Commanders and leaders
- Amary Ngone Fall Manginak Diouf: Buurba Léléfoulifak †

= Battle of Danki =

Battle between Cayor and Jolof in 1549

The Battle of Danki was a conflict fought in 1549 between the Jolof Empire and Cayor, a rebellious vassal. The decisive victory of the Aajor (people of Cayor) and the death of the reigning Buurba of the empire signaled the end of Jolof hegemony over Cayor, Baol, Saloum, Sine, Wuli, Niani, and Waalo.

The Lamane of Cayor Dece Fu Njogu Fall had failed to send tribute to the Buurba for several years. In 1549 his son Amary volunteered to go, leading an army recruited with the help of his maternal uncle Niokhor Ndiaye, Teigne (title) of Baol.

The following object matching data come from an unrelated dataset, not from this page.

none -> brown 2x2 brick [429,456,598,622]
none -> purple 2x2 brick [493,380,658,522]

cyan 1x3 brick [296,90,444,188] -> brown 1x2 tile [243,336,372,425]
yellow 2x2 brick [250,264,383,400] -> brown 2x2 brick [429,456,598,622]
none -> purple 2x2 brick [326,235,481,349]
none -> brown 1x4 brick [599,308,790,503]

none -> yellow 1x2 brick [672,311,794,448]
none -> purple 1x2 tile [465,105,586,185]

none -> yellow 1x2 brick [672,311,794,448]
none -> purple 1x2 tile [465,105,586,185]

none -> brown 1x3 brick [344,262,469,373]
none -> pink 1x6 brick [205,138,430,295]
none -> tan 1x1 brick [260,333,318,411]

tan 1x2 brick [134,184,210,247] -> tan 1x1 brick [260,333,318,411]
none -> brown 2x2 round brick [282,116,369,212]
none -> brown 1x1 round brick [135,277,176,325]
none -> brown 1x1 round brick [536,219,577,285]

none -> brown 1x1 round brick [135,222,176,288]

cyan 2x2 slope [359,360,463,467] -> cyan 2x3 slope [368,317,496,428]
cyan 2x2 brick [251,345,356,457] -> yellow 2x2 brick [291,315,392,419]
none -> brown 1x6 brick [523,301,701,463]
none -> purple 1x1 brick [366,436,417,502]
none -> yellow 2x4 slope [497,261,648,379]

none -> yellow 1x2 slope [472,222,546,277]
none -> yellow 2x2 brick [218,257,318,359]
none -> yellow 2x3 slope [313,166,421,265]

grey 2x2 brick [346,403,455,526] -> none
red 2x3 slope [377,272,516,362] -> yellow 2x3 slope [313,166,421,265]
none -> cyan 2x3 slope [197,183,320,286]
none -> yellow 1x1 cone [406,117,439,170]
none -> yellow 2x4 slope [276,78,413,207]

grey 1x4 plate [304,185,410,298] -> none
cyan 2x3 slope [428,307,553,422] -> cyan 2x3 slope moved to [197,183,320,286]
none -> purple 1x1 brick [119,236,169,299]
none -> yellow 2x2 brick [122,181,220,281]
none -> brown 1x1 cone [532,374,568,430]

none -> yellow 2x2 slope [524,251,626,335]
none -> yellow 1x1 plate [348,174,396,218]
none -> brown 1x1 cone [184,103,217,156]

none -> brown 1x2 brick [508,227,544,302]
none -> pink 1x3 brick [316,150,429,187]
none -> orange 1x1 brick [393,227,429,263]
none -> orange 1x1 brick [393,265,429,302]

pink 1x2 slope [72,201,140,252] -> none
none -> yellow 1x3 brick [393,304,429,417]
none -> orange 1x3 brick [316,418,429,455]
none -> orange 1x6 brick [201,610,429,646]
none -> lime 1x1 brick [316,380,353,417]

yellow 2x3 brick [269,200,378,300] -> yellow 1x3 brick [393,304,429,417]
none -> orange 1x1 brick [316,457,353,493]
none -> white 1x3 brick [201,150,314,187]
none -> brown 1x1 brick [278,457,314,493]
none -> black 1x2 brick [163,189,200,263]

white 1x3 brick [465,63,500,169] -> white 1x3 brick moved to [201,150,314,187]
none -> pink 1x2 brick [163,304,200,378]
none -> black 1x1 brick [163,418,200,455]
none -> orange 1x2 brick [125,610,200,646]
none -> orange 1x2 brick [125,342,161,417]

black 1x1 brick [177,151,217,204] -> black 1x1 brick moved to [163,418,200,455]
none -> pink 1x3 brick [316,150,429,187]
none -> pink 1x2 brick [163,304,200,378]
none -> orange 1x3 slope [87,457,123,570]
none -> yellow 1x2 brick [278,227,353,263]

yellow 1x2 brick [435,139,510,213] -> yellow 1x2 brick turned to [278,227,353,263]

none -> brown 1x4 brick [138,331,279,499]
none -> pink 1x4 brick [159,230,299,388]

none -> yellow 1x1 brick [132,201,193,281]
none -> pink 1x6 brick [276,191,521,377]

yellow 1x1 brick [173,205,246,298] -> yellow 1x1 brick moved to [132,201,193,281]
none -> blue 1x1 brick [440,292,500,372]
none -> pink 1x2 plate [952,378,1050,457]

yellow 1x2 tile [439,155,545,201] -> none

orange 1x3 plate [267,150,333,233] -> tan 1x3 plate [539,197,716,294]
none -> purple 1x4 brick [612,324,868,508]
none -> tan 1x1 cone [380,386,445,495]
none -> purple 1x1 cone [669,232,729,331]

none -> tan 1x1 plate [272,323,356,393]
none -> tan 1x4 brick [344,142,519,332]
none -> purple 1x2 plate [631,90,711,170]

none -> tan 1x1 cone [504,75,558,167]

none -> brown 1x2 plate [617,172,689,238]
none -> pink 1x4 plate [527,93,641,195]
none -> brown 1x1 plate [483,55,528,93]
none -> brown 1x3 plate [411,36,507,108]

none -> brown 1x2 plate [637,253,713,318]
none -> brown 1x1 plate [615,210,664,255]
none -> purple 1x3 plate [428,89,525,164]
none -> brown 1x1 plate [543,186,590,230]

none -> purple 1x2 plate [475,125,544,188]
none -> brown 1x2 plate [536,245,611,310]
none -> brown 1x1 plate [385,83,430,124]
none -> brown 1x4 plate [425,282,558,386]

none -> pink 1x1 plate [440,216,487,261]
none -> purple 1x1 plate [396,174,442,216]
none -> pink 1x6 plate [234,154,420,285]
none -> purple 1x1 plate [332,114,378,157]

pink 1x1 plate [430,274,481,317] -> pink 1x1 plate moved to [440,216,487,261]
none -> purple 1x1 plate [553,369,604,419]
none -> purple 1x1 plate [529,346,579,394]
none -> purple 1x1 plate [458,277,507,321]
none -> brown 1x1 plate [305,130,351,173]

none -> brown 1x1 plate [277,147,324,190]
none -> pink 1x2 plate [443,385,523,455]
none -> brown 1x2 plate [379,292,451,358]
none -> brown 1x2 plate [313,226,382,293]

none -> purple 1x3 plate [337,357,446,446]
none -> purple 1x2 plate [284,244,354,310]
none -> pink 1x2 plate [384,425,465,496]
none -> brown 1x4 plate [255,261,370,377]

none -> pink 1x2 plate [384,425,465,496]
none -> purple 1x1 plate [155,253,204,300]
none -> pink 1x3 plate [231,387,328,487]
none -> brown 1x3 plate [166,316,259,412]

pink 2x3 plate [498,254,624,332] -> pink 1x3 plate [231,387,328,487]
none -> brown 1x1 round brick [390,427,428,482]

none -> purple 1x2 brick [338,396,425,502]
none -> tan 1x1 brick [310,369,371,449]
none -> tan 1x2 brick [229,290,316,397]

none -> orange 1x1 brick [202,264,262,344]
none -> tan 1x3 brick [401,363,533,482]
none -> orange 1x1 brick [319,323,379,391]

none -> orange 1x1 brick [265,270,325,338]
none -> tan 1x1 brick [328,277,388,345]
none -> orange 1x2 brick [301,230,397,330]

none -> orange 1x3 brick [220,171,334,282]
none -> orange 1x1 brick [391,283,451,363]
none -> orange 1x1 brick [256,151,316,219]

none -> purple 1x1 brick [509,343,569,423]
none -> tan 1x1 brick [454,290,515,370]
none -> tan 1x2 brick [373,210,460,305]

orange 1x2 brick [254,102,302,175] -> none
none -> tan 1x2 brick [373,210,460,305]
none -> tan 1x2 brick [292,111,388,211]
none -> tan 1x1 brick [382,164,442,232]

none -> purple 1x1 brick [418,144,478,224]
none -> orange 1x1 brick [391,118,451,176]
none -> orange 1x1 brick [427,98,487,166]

To camouflage his movements Amary Ngoné marched the army east to lake Danki, 15km south of Taif on the southern edge of Jolof territory, rather than directly to the imperial capital of Ouarkhokh. He left the bulk of his forces there, heading to Ouarkhokh with only a small group. They buried javelins every 2km or so along the way, enough for each soldier in the party. When the buurba Léléfoulifak received them insultingly, Amary Ngoné publicly declared that the Aajor no longer had need for such a chief.

Offended, the Jolof pursued them, with Amary and his companions drawing them towards the stashes of javelins, seeming to replenish their ammunition by magic. Finally drawing them to Danki, the full Cayor army ambushed the pursuers, killed the buurba, and routed the Jolof army.

Upon his return to Cayor, Amary Ngoné was received with a great feast to celebrate the kingdom's new independence from Jolof. Dece Fu Njogu was acclaimed damel, meaning 'breaker', but during the celebrations was killed when a group of bulls brought to be slaughtered stampeded. Amary was immediately elected damel in his place, and fought off several attempts by succeeding buurbas to reassert Jolof hegemony.